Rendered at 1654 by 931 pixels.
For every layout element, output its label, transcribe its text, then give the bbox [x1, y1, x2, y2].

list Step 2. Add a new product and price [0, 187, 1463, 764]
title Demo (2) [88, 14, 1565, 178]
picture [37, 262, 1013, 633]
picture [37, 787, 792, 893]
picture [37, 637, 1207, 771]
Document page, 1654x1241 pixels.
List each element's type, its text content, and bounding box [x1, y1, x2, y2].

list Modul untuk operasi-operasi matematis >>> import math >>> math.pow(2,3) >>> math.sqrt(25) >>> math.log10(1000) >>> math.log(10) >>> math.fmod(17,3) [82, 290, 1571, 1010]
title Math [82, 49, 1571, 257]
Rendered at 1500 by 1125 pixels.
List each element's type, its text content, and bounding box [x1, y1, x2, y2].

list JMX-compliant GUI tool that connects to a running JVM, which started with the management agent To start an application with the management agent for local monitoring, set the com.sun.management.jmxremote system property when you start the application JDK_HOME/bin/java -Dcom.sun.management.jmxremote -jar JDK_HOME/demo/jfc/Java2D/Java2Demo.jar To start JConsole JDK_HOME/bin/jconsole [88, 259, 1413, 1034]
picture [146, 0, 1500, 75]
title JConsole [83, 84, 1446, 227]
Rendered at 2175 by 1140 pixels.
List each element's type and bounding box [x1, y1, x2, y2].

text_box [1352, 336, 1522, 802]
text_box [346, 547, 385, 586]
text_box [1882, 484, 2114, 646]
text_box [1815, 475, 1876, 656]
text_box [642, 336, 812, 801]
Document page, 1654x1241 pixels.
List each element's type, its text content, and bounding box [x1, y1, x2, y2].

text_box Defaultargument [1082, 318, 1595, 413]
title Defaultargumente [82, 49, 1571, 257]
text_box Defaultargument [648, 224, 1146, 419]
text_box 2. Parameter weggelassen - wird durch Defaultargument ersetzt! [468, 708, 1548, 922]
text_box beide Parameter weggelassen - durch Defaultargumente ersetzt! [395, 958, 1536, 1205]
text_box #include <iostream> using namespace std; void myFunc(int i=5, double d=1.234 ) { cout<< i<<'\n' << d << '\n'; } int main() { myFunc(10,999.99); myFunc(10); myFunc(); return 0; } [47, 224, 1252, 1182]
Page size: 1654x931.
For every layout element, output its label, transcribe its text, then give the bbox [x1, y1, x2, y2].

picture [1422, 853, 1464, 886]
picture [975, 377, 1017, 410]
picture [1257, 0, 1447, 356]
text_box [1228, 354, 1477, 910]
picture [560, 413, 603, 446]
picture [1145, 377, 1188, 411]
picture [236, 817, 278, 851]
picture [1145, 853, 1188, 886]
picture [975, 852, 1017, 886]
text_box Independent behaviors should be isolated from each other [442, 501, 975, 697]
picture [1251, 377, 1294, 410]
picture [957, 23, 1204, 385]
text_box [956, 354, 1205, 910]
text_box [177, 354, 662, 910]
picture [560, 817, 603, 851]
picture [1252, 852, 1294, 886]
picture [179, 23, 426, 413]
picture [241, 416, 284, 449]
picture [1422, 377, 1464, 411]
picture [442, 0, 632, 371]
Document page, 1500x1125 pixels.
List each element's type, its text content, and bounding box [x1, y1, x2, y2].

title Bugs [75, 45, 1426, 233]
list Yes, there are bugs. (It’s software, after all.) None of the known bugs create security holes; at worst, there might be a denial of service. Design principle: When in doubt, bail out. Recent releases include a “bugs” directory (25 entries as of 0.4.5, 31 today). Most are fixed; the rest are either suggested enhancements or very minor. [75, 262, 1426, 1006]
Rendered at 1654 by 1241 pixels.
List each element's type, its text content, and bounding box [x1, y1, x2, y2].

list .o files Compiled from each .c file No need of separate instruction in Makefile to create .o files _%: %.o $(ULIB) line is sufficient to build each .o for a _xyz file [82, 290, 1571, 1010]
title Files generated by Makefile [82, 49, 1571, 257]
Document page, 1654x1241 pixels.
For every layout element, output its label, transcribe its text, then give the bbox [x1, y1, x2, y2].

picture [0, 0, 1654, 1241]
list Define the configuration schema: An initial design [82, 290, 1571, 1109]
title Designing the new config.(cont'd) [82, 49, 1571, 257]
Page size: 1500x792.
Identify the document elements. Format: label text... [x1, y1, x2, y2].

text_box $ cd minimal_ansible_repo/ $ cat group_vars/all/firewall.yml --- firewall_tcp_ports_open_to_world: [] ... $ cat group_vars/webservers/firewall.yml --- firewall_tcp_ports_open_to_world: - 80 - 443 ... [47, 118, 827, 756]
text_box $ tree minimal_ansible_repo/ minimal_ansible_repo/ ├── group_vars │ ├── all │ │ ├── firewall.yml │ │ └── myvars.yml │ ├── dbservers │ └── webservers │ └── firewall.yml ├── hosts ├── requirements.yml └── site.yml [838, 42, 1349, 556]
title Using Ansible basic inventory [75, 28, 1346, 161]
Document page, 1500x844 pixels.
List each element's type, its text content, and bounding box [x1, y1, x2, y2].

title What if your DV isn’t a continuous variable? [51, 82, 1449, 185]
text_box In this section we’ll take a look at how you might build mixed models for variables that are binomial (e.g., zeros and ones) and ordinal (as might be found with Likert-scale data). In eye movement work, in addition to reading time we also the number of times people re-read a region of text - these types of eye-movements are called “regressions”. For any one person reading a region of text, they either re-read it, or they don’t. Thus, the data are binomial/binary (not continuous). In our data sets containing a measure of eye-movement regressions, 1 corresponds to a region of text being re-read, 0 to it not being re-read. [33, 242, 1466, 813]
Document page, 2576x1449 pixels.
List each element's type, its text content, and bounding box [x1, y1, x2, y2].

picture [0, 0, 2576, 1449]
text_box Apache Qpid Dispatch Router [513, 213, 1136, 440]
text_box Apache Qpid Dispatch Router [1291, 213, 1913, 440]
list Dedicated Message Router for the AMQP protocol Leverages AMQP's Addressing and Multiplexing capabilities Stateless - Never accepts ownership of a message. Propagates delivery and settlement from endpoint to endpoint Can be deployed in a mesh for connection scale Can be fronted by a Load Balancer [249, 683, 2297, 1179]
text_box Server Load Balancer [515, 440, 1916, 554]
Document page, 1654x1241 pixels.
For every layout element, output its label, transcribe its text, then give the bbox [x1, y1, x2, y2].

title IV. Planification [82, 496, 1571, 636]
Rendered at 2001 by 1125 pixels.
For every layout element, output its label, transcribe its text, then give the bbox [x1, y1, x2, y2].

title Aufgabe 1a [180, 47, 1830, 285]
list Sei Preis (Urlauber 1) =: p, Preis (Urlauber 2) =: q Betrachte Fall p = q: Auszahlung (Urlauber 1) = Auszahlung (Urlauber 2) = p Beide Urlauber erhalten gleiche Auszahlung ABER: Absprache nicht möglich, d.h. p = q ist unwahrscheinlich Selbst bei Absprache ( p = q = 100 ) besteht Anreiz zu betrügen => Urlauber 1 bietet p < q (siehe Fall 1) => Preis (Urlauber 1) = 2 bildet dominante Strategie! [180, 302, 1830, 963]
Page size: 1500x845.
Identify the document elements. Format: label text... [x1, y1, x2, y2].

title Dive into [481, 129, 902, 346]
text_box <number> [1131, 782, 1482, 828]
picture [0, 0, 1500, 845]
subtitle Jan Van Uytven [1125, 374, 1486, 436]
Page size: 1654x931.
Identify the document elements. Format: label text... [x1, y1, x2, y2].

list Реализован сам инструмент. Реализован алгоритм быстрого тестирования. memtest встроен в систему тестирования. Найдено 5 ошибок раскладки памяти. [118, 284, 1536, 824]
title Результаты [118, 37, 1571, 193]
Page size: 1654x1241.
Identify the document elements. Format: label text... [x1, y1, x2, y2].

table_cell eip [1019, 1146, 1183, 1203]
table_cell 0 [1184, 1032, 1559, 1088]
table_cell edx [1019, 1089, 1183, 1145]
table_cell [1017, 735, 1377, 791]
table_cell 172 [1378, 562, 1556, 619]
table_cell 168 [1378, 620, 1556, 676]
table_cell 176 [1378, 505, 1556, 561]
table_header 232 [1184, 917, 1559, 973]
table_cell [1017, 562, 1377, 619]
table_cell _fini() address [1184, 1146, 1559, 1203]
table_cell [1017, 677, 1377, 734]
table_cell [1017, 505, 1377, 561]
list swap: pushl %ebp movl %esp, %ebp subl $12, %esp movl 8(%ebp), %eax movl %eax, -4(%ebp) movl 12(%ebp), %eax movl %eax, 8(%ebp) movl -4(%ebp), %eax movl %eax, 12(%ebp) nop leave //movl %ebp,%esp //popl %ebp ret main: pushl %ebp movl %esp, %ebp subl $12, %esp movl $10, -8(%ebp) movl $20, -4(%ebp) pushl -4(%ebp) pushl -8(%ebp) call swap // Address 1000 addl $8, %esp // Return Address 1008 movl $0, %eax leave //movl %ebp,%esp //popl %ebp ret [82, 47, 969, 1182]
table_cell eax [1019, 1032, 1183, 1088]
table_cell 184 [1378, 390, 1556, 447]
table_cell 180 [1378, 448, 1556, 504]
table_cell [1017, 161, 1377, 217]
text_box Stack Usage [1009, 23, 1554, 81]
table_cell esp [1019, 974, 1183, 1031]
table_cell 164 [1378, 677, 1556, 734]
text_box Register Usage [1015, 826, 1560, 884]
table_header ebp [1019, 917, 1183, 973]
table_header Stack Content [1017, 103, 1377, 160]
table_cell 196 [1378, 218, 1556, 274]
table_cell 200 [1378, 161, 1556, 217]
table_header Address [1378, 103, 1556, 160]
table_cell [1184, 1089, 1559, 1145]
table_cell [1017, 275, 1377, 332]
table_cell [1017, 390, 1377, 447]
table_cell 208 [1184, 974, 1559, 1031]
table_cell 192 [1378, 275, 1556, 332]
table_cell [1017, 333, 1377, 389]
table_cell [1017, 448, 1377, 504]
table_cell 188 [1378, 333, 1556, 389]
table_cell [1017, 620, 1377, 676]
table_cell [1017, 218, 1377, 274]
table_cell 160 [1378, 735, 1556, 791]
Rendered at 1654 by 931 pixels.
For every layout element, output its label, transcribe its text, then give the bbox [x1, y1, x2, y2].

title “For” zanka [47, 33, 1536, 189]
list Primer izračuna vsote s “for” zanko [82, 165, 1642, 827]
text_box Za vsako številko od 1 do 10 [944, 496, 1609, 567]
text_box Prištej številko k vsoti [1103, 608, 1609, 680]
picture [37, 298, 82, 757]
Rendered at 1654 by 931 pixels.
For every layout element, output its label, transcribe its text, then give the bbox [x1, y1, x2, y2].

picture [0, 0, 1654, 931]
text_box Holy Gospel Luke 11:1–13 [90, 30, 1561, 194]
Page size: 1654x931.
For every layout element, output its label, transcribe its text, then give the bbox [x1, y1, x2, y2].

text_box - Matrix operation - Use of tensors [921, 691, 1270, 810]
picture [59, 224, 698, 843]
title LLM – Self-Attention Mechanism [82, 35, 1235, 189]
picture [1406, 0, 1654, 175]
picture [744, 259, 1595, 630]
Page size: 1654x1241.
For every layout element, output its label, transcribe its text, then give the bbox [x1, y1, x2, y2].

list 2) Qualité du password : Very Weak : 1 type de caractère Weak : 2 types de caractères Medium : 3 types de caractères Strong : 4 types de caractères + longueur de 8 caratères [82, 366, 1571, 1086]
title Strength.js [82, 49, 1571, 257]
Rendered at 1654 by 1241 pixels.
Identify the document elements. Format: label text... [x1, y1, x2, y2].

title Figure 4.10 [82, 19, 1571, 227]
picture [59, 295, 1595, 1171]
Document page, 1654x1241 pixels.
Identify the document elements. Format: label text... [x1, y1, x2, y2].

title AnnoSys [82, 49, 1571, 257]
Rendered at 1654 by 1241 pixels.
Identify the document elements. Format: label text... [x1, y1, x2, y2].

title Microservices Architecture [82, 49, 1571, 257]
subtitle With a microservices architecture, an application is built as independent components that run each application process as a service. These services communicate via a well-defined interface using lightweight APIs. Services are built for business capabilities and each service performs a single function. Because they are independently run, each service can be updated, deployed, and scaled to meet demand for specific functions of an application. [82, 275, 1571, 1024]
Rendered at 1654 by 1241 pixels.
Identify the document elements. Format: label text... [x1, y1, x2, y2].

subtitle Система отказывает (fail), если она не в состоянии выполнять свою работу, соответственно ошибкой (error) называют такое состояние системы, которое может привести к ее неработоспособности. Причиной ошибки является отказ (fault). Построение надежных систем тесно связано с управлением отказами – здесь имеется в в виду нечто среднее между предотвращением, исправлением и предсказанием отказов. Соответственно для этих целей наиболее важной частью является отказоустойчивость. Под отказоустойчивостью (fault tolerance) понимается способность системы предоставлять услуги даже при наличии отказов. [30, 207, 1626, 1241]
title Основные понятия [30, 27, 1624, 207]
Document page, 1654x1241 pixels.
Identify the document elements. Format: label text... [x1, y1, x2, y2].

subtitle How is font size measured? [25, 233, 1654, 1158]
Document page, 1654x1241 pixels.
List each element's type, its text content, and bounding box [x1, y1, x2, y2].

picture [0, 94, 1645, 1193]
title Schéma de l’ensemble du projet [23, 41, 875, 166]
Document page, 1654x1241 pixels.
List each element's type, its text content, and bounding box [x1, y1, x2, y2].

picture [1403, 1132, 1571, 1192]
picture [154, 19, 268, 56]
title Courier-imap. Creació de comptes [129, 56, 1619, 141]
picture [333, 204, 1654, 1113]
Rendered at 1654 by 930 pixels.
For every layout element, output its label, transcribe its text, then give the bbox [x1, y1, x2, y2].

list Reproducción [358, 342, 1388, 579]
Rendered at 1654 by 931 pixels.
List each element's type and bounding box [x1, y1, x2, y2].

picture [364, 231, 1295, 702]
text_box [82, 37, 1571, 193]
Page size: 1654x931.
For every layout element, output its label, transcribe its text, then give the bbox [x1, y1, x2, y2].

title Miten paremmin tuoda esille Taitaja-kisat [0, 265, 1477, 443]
:::::
= TASK INSTRUCTIONS =
Could you arrange the lines of the data above, from its start through the line containing "picture [37, 637, 1207, 771]", as a Markdown table with a Row column numbering each line and a Line column holding its text? Leave out the blank lines.

= EXERCISE SOLUTION =
| Row | Line |
|---|---|
| 1 | Rendered at 1654 by 931 pixels. |
| 2 | For every layout element, output its label, transcribe its text, then give the bbox [x1, y1, x2, y2]. |
| 3 | list Step 2. Add a new product and price [0, 187, 1463, 764] |
| 4 | title Demo (2) [88, 14, 1565, 178] |
| 5 | picture [37, 262, 1013, 633] |
| 6 | picture [37, 787, 792, 893] |
| 7 | picture [37, 637, 1207, 771] |